First Published: 2012 by Headline Review
My copy: Bought on Kindle
Memorable quote: “It was beautiful, Mabel knew, but it was a beauty that ripped you open and scoured you clean so that you were left helpless and exposed, if you lived at all.”
A bewitching winter’s tale that draws its inspiration from Russian folklore and from the harsh beauty of the Alaskan wilderness. Set in the 1920s the novel tells the story of Mabel and Jack, an ageing childless couple who are struggling both physically and emotionally – to survive the bleak Alaskan winter in their fledgling homestead and to come to terms with their grief for the baby they once lost. In a flight of fancy one evening the couple sculpt the figure of a girl out of snow. As they start to become aware of the ethereal presence of a child in the woods Jack and Mabel both begin hoping that the void in their lives may be fulfilled.

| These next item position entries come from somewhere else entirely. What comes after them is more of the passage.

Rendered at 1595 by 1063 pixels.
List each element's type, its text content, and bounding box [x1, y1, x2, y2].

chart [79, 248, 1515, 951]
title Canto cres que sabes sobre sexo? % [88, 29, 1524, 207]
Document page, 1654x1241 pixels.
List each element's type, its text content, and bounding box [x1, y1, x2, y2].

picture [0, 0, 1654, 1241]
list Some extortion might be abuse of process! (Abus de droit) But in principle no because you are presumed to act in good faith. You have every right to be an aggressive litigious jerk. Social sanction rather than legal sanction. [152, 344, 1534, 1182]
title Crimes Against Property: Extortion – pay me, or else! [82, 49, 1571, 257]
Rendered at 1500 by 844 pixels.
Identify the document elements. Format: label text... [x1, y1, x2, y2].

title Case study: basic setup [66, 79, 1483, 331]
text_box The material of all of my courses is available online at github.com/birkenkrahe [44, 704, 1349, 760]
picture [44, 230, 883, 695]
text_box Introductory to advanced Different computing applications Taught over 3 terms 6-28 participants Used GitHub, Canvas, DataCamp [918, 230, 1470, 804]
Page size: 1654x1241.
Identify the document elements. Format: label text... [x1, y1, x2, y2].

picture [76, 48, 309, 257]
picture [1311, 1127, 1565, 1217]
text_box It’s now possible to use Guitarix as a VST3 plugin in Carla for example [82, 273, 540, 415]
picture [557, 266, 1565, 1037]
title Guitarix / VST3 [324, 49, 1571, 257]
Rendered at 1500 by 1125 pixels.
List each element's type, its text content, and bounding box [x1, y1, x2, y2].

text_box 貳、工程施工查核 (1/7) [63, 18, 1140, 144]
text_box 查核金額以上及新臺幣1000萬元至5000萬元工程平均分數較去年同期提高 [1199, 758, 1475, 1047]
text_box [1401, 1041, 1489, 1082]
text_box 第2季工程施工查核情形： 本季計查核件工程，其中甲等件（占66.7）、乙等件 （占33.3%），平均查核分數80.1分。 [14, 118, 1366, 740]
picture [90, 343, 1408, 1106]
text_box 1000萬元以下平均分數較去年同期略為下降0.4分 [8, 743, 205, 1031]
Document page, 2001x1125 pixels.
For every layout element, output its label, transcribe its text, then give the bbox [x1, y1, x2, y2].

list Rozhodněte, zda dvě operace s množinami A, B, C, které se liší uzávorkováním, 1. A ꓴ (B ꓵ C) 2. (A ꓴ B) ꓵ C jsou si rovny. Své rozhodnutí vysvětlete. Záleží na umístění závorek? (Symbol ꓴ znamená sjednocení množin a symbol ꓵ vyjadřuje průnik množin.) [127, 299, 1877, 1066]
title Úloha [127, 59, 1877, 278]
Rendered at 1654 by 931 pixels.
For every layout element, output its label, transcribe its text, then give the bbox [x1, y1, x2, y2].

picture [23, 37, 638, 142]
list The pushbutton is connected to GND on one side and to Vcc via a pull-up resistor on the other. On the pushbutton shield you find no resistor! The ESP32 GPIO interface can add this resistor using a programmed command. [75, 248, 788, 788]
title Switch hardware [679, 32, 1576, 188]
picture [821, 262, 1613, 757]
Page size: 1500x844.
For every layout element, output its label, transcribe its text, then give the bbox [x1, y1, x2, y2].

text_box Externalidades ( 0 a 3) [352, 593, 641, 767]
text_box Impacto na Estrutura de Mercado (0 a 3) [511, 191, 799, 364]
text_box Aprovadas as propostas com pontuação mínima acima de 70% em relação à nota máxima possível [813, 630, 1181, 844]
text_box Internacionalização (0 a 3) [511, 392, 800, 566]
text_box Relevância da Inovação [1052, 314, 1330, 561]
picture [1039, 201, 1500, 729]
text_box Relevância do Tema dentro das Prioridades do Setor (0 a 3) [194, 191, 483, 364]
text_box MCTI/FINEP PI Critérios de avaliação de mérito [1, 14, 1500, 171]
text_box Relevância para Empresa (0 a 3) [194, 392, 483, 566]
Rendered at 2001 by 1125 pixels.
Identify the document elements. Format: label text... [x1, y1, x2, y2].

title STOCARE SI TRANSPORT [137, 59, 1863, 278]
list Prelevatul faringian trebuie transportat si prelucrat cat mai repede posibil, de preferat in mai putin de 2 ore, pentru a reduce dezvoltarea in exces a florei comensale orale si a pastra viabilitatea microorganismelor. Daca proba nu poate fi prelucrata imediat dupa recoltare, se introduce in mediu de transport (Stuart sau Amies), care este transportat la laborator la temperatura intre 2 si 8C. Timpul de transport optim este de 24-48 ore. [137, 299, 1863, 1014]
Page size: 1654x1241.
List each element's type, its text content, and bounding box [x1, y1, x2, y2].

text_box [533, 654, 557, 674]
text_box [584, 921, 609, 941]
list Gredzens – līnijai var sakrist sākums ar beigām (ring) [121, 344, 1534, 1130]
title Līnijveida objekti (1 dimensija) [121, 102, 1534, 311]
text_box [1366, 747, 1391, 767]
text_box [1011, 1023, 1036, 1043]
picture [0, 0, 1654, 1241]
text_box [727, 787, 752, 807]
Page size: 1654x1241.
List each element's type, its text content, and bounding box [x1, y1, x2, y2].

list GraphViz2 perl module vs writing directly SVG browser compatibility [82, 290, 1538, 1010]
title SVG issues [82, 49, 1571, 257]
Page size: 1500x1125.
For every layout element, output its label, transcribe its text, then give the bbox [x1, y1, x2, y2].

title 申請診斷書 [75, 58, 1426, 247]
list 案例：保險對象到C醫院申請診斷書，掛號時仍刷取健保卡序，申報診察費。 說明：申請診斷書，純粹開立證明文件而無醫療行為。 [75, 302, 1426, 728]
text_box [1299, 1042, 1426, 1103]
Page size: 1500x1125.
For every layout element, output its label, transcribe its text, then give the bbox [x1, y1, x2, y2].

During the first few chapters of this book I began to worry that it was just going to preach the myth that all women need to be mothers to feel complete. If that had been the case I wouldn’t have enjoyed it, but thankfully the message of The Snow Child is a lot more nuanced. Mabel is lonely: she grieves for her stillborn baby, and her flight to Alaska is partly to escape the frowns and pity that is the fate of a childless woman in “civilised” society. But the novel suggests that fulfilment is attained not necessarily through procreation so much as through understanding: Jack and Mabel need to learn to empathise with each other, to enjoy the company and support of their neighbours, and above all to adapt to the beauty and danger of the wilderness. The magical flourishes in Ivey’s fable are tempered by the harsh necessities of frontier survival. There may be whispers of fairies, dancing snowflakes and ice maidens but there are also grisly descriptions of wringing the necks of trapped game, or toiling frozen soil and eking out meagre harvests across whole hungry winters. It’s this balance of realism and romance that gives The Snow Child its emotive power. Occasionally I felt the direct sign-posting of its folk-tale roots undermined the flow of the narrative, but overall this is an engaging story and an ideal read for a cold winter evening.